The uncomfortable verse: the supply chain isn’t being attacked despite the system working as designed. It’s being attacked because the system works as designed. Frictionless publishing. Automated trust chains. Global distribution in seconds. Those features are the attack surface.
The hopeful verse, because there is one: people like StepSecurity and Chainguard are building tools that treat supply chain integrity as an engineering problem, not an afterthought. DreamFactory’s researchers mapped the attack timeline because someone decided documenting the cascade mattered. The community members who catch these things on a Saturday are still out there, still watching.
The work goes on. It always does. Not because the system protects it — because the people inside the system refuse to stop.
If you’re running elementary-data, check your version. If it’s 0.23.3, rotate everything. Here’s what you need to know.
If you’re running anything at all in 2026 — which you are — maybe ask yourself who’s maintaining it, and what happens to you when they get targeted next.
// NEON BLOOD
Sources: Bleeping Computer — PyPI package with 1.1M monthly downloads hacked to push infostealer. DreamFactory — Five Supply Chain Attacks in Twelve Days. The Register — Two different attackers poisoned popular open source tools. StepSecurity — Axios Compromised on npm. Bleeping Computer — Bitwarden CLI npm package compromised. Chainguard — elementary-data compromise analysis. IT Brew — Supply-chain attacks against open source projects.

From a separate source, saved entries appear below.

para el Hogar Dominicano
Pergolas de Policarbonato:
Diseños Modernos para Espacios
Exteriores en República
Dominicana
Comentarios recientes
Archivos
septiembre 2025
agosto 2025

terrifying it’s that simple to compromise literally millions of people in an instant, yet the finders and fixers will get no reward and no compensation.
That’s the verse that doesn’t get sung at conferences.

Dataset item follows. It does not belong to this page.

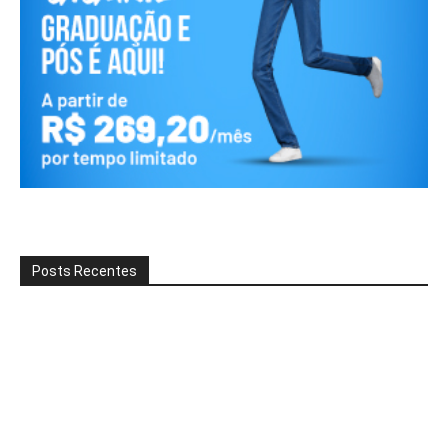
Posts Recentes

crisperik caught elementary-data. StepSecurity researchers mapped the cascade. OX Security traced the Bitwarden worm. None of them got a bug bounty. None of them got a line item in anyone’s security budget. The trillion-dollar companies downstream of those packages will update their dependencies, check a compliance box, and never send a dollar upstream to the person who saved them.
The economics are the vulnerability. Not the code. You can patch code in hours. You cannot patch an incentive structure that treats the people who maintain critical infrastructure as volunteers and the people who exploit it as a budget line item called “threat landscape.”
The finders get a thank you in a changelog. The fixers get a rotated key and another Saturday spent cleaning up. The companies get to keep shipping. The attackers get to try again next week, knowing the same underfunded, understaffed, unpaid maintainers are the only thing standing between them and your cloud credentials.
Terrifyingly simple. You’re right. And the simplest part isn’t the exploit. It’s the decision, made over and over by every company in the chain, that paying for the infrastructure they depend on is someone else’s problem.